Could the entries below be reproduced exactly, with the images removed?
Start of Records
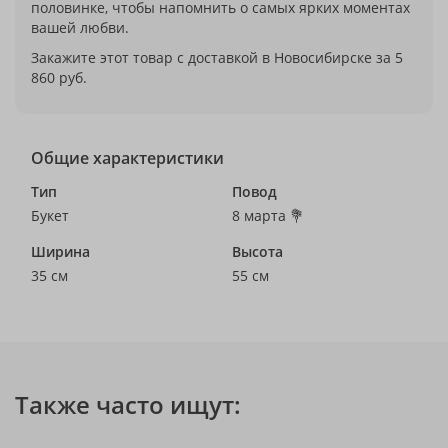
половинке, чтобы напомнить о самых ярких моментах
вашей любви.
Закажите этот товар с доставкой в Новосибирске за 5
860 руб.
Общие характеристики
Тип
Повод
Букет
8 марта 💐
Ширина
Высота
35 см
55 см
Также часто ищут:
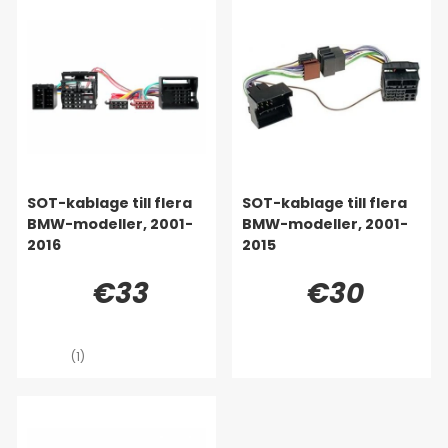
SOT-kablage till flera
SOT-kablage till flera
BMW-modeller, 2001-
BMW-modeller, 2001-
2016
2015
€33
€30
(1)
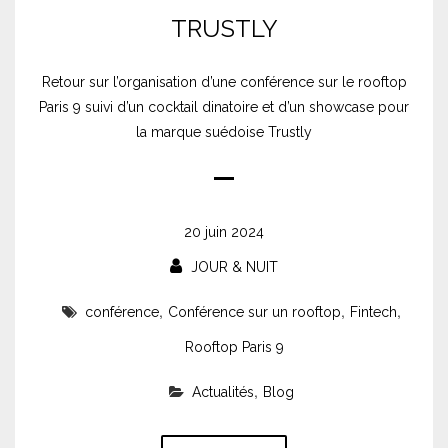
TRUSTLY
Retour sur l’organisation d’une conférence sur le rooftop
Paris 9 suivi d’un cocktail dinatoire et d’un showcase pour
la marque suédoise Trustly
20 juin 2024
JOUR & NUIT
,
,
,
conférence
Conférence sur un rooftop
Fintech
Rooftop Paris 9
,
Actualités
Blog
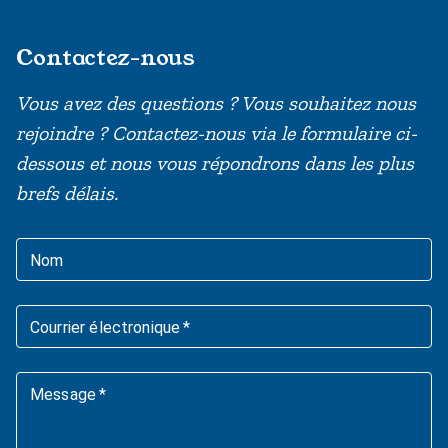
Contactez-nous
Vous avez des questions ? Vous souhaitez nous
rejoindre ? Contactez-nous via le formulaire ci-
dessous et nous vous répondrons dans les plus
brefs délais.
Nom
Courrier électronique
*
Message
*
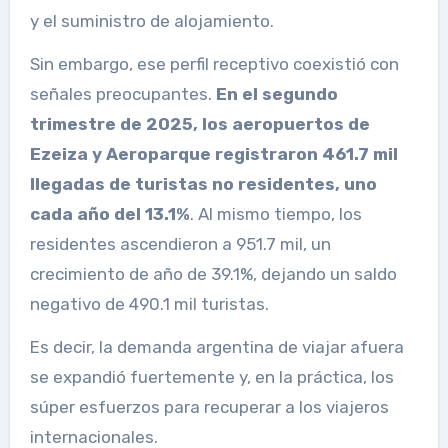
y el suministro de alojamiento.
Sin embargo, ese perfil receptivo coexistió con
señales preocupantes.
En el segundo
trimestre de 2025, los aeropuertos de
Ezeiza y Aeroparque registraron 461.7 mil
llegadas de turistas no residentes, uno
cada año del 13.1%
. Al mismo tiempo, los
residentes ascendieron a 951.7 mil, un
crecimiento de año de 39.1%, dejando un saldo
negativo de 490.1 mil turistas.
Es decir, la demanda argentina de viajar afuera
se expandió fuertemente y, en la práctica, los
súper esfuerzos para recuperar a los viajeros
internacionales.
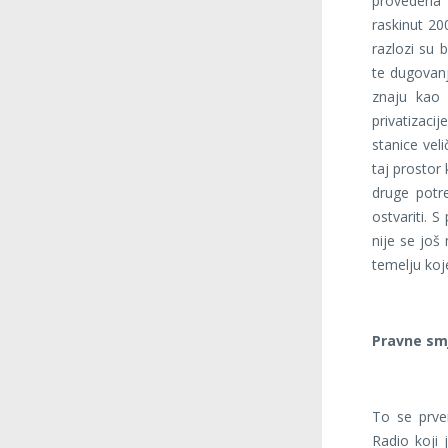
provedena 
raskinut 20
razlozi su 
te dugovan
znaju kao 
privatizaci
stanice veli
taj prostor
druge potr
ostvariti. S
nije se još
temelju koje
Pravne sm
To se prve
Radio koji 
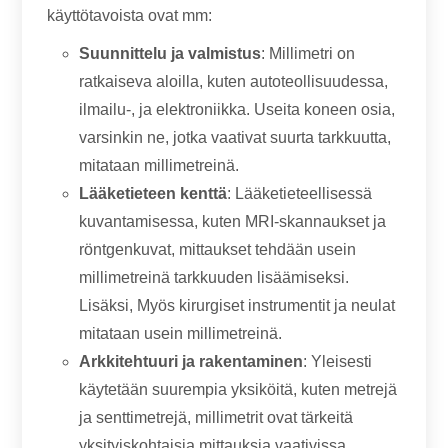
käyttötavoista ovat mm:
Suunnittelu ja valmistus
: Millimetri on
ratkaiseva aloilla, kuten autoteollisuudessa,
ilmailu-, ja elektroniikka. Useita koneen osia,
varsinkin ne, jotka vaativat suurta tarkkuutta,
mitataan millimetreinä.
Lääketieteen kenttä
: Lääketieteellisessä
kuvantamisessa, kuten MRI-skannaukset ja
röntgenkuvat, mittaukset tehdään usein
millimetreinä tarkkuuden lisäämiseksi.
Lisäksi, Myös kirurgiset instrumentit ja neulat
mitataan usein millimetreinä.
Arkkitehtuuri ja rakentaminen
: Yleisesti
käytetään suurempia yksiköitä, kuten metrejä
ja senttimetrejä, millimetrit ovat tärkeitä
yksityiskohtaisia ​​mittauksia vaativissa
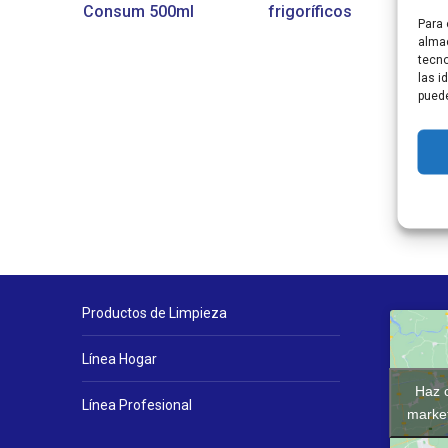
Consum 500ml
frigoríficos
Para 
almac
tecno
las i
puede
Productos de Limpieza
Línea Hogar
Haz c
Línea Profesional
market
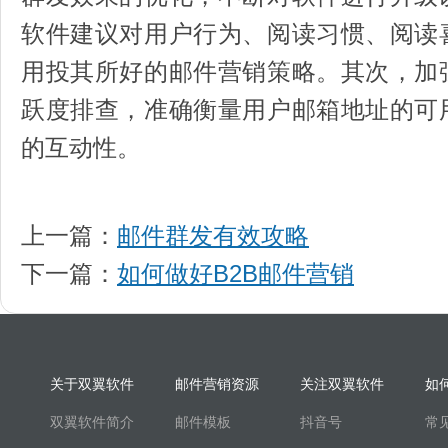
软件建议对用户行为、阅读习惯、阅读
用投其所好的邮件营销策略。其次，加
跃度排查，准确衡量用户邮箱地址的可
的互动性。
上一篇：
邮件群发有效攻略
下一篇：
如何做好B2B邮件营销
关于双翼软件
邮件营销资源
关注双翼软件
如
双翼软件简介
邮件模板
抖音号
常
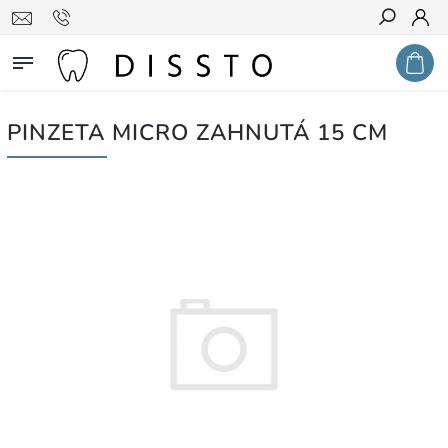
Hledat
PINZETA MICRO ZAHNUTÁ 15 CM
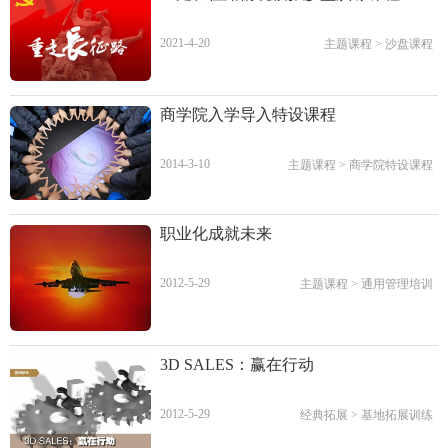
2021-4-20
主题课程
>
沙盘课程
商学院入学导入特设课程
2014-3-10
主题课程
>
商学院特设课程
职业化成就未来
2012-5-29
主题课程
>
通用管理培训
3D SALES：赢在行动
2012-5-29
经典拓展
>
基地拓展训练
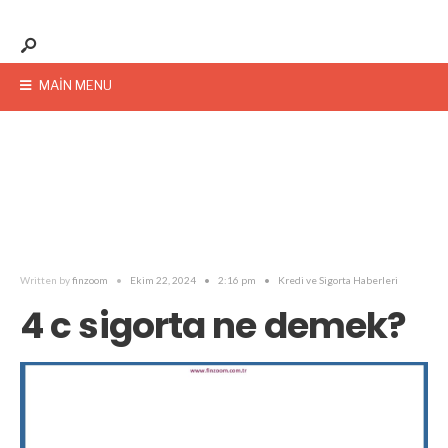
MAIN MENU
Written by
finzoom
•
Ekim 22, 2024
•
2:16 pm
•
Kredi ve Sigorta Haberleri
4 c sigorta ne demek?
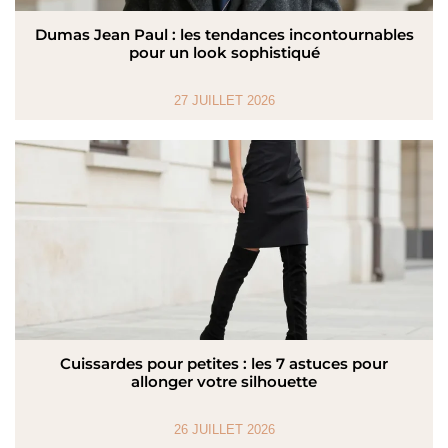
Dumas Jean Paul : les tendances incontournables
pour un look sophistiqué
27 JUILLET 2026
Cuissardes pour petites : les 7 astuces pour
allonger votre silhouette
26 JUILLET 2026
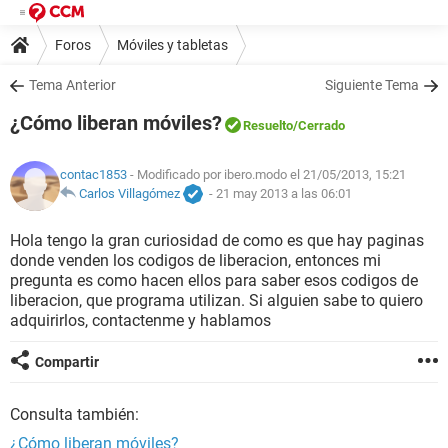
Foros
Móviles y tabletas
Tema Anterior
Siguiente Tema
¿Cómo liberan móviles?
Resuelto
/Cerrado
contac1853
- Modificado por ibero.modo el 21/05/2013, 15:21
Carlos Villagómez
-
21 may 2013 a las 06:01
Hola tengo la gran curiosidad de como es que hay paginas
donde venden los codigos de liberacion, entonces mi
pregunta es como hacen ellos para saber esos codigos de
liberacion, que programa utilizan. Si alguien sabe to quiero
adquirirlos, contactenme y hablamos
Compartir
Consulta también:
¿Cómo liberan móviles?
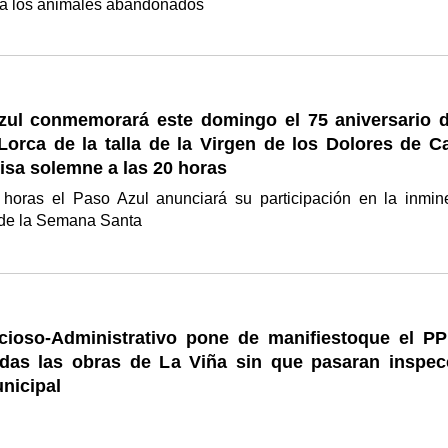
 a los animales abandonados
zul conmemorará este domingo el 75 aniversario d
Lorca de la talla de la Virgen de los Dolores de C
isa solemne a las 20 horas
 horas el Paso Azul anunciará su participación en la inmin
 de la Semana Santa
cioso-Administrativo pone de manifiestoque el PP
das las obras de La Viña sin que pasaran inspec
nicipal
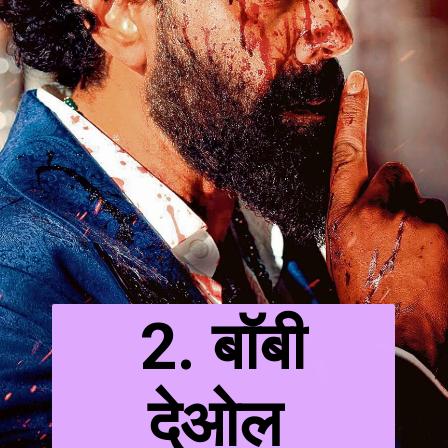
2. बॉबी
देओल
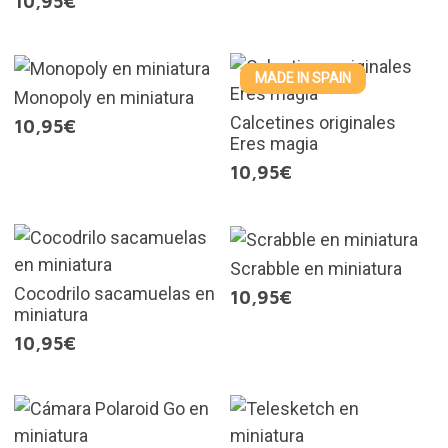
10,95€
MADE IN SPAIN
Monopoly en miniatura
Calcetines originales
10,95€
Eres magia
10,95€
Scrabble en miniatura
Cocodrilo sacamuelas en
10,95€
miniatura
10,95€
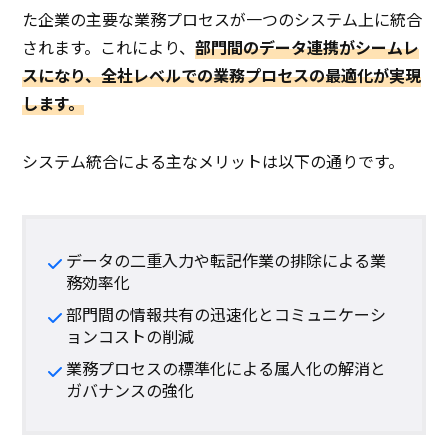
た企業の主要な業務プロセスが一つのシステム上に統合
されます。これにより、
部門間のデータ連携がシームレ
スになり、全社レベルでの業務プロセスの最適化が実現
します。
システム統合による主なメリットは以下の通りです。
データの二重入力や転記作業の排除による業
務効率化
部門間の情報共有の迅速化とコミュニケーシ
ョンコストの削減
業務プロセスの標準化による属人化の解消と
ガバナンスの強化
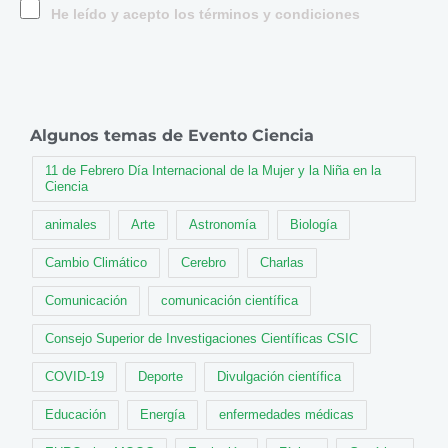
He leído y acepto los términos y condiciones
Algunos temas de Evento Ciencia
11 de Febrero Día Internacional de la Mujer y la Niña en la
Ciencia
animales
Arte
Astronomía
Biología
Cambio Climático
Cerebro
Charlas
Comunicación
comunicación científica
Consejo Superior de Investigaciones Científicas CSIC
COVID-19
Deporte
Divulgación científica
Educación
Energía
enfermedades médicas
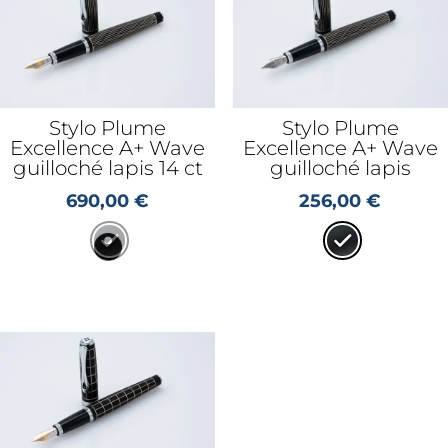
Stylo Plume
Stylo Plume
Excellence A+ Wave
Excellence A+ Wave
guilloché lapis 14 ct
guilloché lapis
690,00
€
256,00
€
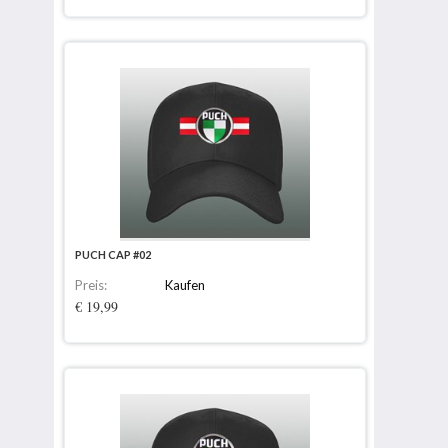
PUCH CAP #02
Preis:
Kaufen
€ 19,99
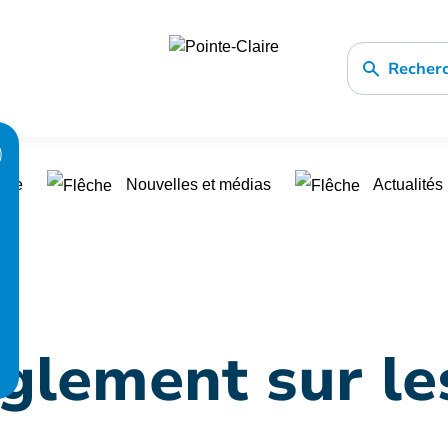
Recher
pale
Nouvelles et médias
Actualités
glement sur le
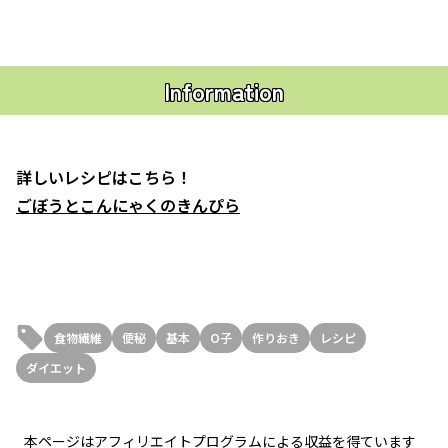
Information
詳しいレシピはこちら！
ごぼうとこんにゃくのきんぴら
食物繊維
便秘
基本
O子
作りおき
レシピ
ダイエット
本ページはアフィリエイトプログラムによる収益を得ています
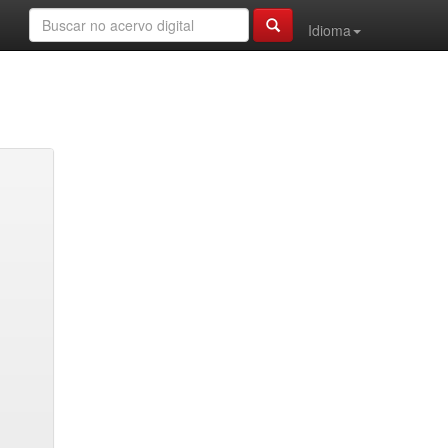
Idioma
End of Records
Solution to this task:
половинке, чтобы напомнить о самых ярких моментах
вашей любви.
Закажите этот товар с доставкой в Новосибирске за 5
860 руб.
Общие характеристики
Тип
Повод
Букет
8 марта 💐
Ширина
Высота
35 см
55 см
Также часто ищут:
SOT-kablage till flera
SOT-kablage till flera
BMW-modeller, 2001-
BMW-modeller, 2001-
2016
2015
€33
€30
(1)
TRUSTLY
Retour sur l’organisation d’une conférence sur le rooftop
Paris 9 suivi d’un cocktail dinatoire et d’un showcase pour
la marque suédoise Trustly
20 juin 2024
JOUR & NUIT
,
,
,
conférence
Conférence sur un rooftop
Fintech
Rooftop Paris 9
,
Actualités
Blog
Contactez-nous
Vous avez des questions ? Vous souhaitez nous
rejoindre ? Contactez-nous via le formulaire ci-
dessous et nous vous répondrons dans les plus
brefs délais.
Nom
Courrier électronique
*
Message
*
y el suministro de alojamiento.
Sin embargo, ese perfil receptivo coexistió con
señales preocupantes.
En el segundo
trimestre de 2025, los aeropuertos de
Ezeiza y Aeroparque registraron 461.7 mil
llegadas de turistas no residentes, uno
cada año del 13.1%
. Al mismo tiempo, los
residentes ascendieron a 951.7 mil, un
crecimiento de año de 39.1%, dejando un saldo
negativo de 490.1 mil turistas.
Es decir, la demanda argentina de viajar afuera
se expandió fuertemente y, en la práctica, los
súper esfuerzos para recuperar a los viajeros
internacionales.
provedena 
raskinut 20
razlozi su 
te dugovan
znaju kao 
privatizaci
stanice veli
taj prostor
druge potr
ostvariti. S
nije se još
temelju koje
Pravne sm
To se prve
Radio koji 
käyttötavoista ovat mm:
Suunnittelu ja valmistus
: Millimetri on
ratkaiseva aloilla, kuten autoteollisuudessa,
ilmailu-, ja elektroniikka. Useita koneen osia,
varsinkin ne, jotka vaativat suurta tarkkuutta,
mitataan millimetreinä.
Lääketieteen kenttä
: Lääketieteellisessä
kuvantamisessa, kuten MRI-skannaukset ja
röntgenkuvat, mittaukset tehdään usein
millimetreinä tarkkuuden lisäämiseksi.
Lisäksi, Myös kirurgiset instrumentit ja neulat
mitataan usein millimetreinä.
Arkkitehtuuri ja rakentaminen
: Yleisesti
käytetään suurempia yksiköitä, kuten metrejä
ja senttimetrejä, millimetrit ovat tärkeitä
yksityiskohtaisia ​​mittauksia vaativissa
Consum 500ml
frigoríficos
Para 
almac
tecno
las i
puede
Productos de Limpieza
Línea Hogar
Haz c
Línea Profesional
market
软件建议对用户行为、阅读习惯、阅读
用投其所好的邮件营销策略。其次，加
跃度排查，准确衡量用户邮箱地址的可
的互动性。
上一篇：
邮件群发有效攻略
下一篇：
如何做好B2B邮件营销
关于双翼软件
邮件营销资源
关注双翼软件
如
双翼软件简介
邮件模板
抖音号
常
Hledat
PINZETA MICRO ZAHNUTÁ 15 CM
2021-4-20
主题课程
>
沙盘课程
商学院入学导入特设课程
2014-3-10
主题课程
>
商学院特设课程
职业化成就未来
2012-5-29
主题课程
>
通用管理培训
3D SALES：赢在行动
2012-5-29
经典拓展
>
基地拓展训练
MAIN MENU
Written by
finzoom
•
Ekim 22, 2024
•
2:16 pm
•
Kredi ve Sigorta Haberleri
4 c sigorta ne demek?
Dumas Jean Paul : les tendances incontournables
pour un look sophistiqué
27 JUILLET 2026
Cuissardes pour petites : les 7 astuces pour
allonger votre silhouette
26 JUILLET 2026
Foros
Móviles y tabletas
Tema Anterior
Siguiente Tema
¿Cómo liberan móviles?
Resuelto
/Cerrado
contac1853
- Modificado por ibero.modo el 21/05/2013, 15:21
Carlos Villagómez
-
21 may 2013 a las 06:01
Hola tengo la gran curiosidad de como es que hay paginas
donde venden los codigos de liberacion, entonces mi
pregunta es como hacen ellos para saber esos codigos de
liberacion, que programa utilizan. Si alguien sabe to quiero
adquirirlos, contactenme y hablamos
Compartir
Consulta también:
¿Cómo liberan móviles?
 a los animales abandonados
zul conmemorará este domingo el 75 aniversario d
Lorca de la talla de la Virgen de los Dolores de C
isa solemne a las 20 horas
 horas el Paso Azul anunciará su participación en la inmin
 de la Semana Santa
cioso-Administrativo pone de manifiestoque el PP
das las obras de La Viña sin que pasaran inspec
nicipal
2. बॉबी
देओल
10,95€
MADE IN SPAIN
Monopoly en miniatura
Calcetines originales
10,95€
Eres magia
10,95€
Scrabble en miniatura
Cocodrilo sacamuelas en
10,95€
miniatura
10,95€
た企業の主要な業務プロセスが一つのシステム上に統合
されます。これにより、
部門間のデータ連携がシームレ
スになり、全社レベルでの業務プロセスの最適化が実現
します。
システム統合による主なメリットは以下の通りです。
データの二重入力や転記作業の排除による業
務効率化
部門間の情報共有の迅速化とコミュニケーシ
ョンコストの削減
業務プロセスの標準化による属人化の解消と
ガバナンスの強化
He leído y acepto los términos y condiciones
Algunos temas de Evento Ciencia
11 de Febrero Día Internacional de la Mujer y la Niña en la
Ciencia
animales
Arte
Astronomía
Biología
Cambio Climático
Cerebro
Charlas
Comunicación
comunicación científica
Consejo Superior de Investigaciones Científicas CSIC
COVID-19
Deporte
Divulgación científica
Educación
Energía
enfermedades médicas
Stylo Plume
Stylo Plume
Excellence A+ Wave
Excellence A+ Wave
guilloché lapis 14 ct
guilloché lapis
690,00
€
256,00
€
PUCH CAP #02
Preis:
Kaufen
€ 19,99
Recher
pale
Nouvelles et médias
Actualités
glement sur le
Information
詳しいレシピはこちら！
ごぼうとこんにゃくのきんぴら
食物繊維
便秘
基本
O子
作りおき
レシピ
ダイエット
本ページはアフィリエイトプログラムによる収益を得ています
Idioma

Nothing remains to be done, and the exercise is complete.